Task material –
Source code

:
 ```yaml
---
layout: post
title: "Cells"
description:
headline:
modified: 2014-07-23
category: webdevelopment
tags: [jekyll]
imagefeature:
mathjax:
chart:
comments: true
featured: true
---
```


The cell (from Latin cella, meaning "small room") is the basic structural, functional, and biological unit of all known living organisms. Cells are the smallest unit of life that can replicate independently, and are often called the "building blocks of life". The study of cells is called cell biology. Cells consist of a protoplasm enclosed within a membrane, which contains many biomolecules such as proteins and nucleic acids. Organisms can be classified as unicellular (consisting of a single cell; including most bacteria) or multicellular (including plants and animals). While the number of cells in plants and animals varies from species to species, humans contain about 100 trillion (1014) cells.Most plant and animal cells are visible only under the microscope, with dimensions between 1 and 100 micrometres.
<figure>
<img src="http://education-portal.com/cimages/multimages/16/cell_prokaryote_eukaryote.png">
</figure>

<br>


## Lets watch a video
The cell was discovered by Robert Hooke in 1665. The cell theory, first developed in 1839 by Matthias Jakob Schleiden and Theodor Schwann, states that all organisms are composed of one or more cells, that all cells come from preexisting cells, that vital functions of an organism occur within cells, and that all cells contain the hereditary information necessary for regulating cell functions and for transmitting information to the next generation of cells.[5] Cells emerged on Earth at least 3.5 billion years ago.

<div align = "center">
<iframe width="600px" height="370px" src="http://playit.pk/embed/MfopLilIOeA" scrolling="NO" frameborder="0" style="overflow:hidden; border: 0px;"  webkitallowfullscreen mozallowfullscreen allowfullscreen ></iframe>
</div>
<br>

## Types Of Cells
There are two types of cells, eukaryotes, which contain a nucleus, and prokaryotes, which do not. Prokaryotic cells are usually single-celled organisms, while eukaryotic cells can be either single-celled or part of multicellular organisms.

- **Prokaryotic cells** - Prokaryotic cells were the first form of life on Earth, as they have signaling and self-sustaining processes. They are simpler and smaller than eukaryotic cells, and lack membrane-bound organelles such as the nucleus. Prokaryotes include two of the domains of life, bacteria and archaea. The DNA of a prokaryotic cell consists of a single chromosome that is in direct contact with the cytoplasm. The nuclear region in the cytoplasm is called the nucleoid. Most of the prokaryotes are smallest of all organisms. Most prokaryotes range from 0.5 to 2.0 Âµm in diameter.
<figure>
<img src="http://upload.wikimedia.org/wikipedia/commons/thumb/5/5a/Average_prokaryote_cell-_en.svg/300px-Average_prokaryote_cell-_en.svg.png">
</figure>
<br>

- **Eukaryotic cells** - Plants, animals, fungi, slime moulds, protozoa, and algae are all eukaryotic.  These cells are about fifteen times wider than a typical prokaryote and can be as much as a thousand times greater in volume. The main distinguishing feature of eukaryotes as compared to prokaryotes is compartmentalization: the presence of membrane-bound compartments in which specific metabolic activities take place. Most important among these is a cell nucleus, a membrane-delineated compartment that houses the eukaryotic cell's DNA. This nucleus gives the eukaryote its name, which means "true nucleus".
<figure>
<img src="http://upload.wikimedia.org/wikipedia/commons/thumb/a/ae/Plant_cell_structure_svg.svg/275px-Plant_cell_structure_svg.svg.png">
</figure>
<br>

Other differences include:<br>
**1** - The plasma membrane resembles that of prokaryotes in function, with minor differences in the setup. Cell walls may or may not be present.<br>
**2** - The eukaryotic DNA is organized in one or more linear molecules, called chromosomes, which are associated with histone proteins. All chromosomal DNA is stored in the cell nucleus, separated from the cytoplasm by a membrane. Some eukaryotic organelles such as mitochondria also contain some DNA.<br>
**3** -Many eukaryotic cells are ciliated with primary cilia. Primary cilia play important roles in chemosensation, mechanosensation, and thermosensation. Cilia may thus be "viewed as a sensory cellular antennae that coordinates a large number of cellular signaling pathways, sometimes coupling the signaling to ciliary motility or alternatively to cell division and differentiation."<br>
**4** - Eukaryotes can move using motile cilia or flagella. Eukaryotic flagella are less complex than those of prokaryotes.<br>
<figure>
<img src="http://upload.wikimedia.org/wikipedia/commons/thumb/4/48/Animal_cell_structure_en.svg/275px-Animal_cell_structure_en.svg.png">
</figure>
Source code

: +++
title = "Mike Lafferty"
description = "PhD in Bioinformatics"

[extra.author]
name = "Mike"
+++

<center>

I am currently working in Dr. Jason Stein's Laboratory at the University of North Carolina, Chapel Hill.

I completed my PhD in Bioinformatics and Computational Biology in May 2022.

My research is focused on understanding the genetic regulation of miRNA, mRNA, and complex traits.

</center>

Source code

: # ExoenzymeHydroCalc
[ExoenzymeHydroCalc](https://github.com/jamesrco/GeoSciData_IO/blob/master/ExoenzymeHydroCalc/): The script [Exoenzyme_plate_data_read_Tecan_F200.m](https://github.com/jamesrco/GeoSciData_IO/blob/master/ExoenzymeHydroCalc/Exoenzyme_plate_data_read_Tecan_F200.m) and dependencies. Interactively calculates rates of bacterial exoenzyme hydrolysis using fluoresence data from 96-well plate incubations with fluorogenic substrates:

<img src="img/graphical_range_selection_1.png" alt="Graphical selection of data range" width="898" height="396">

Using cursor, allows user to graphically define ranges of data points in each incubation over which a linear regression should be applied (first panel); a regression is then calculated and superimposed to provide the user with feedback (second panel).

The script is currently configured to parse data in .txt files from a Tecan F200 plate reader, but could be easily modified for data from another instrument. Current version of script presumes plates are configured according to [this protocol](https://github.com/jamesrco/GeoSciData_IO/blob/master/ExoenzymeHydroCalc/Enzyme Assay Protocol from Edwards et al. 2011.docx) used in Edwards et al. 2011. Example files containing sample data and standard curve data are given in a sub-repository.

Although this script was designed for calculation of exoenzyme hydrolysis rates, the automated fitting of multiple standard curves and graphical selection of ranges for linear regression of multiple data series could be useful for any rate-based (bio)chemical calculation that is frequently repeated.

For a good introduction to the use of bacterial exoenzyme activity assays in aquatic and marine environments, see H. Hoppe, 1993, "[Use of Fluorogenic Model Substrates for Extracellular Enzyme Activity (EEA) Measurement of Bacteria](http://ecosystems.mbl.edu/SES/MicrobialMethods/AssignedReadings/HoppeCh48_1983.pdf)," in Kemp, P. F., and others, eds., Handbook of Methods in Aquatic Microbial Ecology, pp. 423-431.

Problem to work on – The answer must consist of every line in the records above that contains the word "ExoenzymeHydroCalc".

Task answer –
: # ExoenzymeHydroCalc
[ExoenzymeHydroCalc](https://github.com/jamesrco/GeoSciData_IO/blob/master/ExoenzymeHydroCalc/): The script [Exoenzyme_plate_data_read_Tecan_F200.m](https://github.com/jamesrco/GeoSciData_IO/blob/master/ExoenzymeHydroCalc/Exoenzyme_plate_data_read_Tecan_F200.m) and dependencies. Interactively calculates rates of bacterial exoenzyme hydrolysis using fluoresence data from 96-well plate incubations with fluorogenic substrates:
The script is currently configured to parse data in .txt files from a Tecan F200 plate reader, but could be easily modified for data from another instrument. Current version of script presumes plates are configured according to [this protocol](https://github.com/jamesrco/GeoSciData_IO/blob/master/ExoenzymeHydroCalc/Enzyme Assay Protocol from Edwards et al. 2011.docx) used in Edwards et al. 2011. Example files containing sample data and standard curve data are given in a sub-repository.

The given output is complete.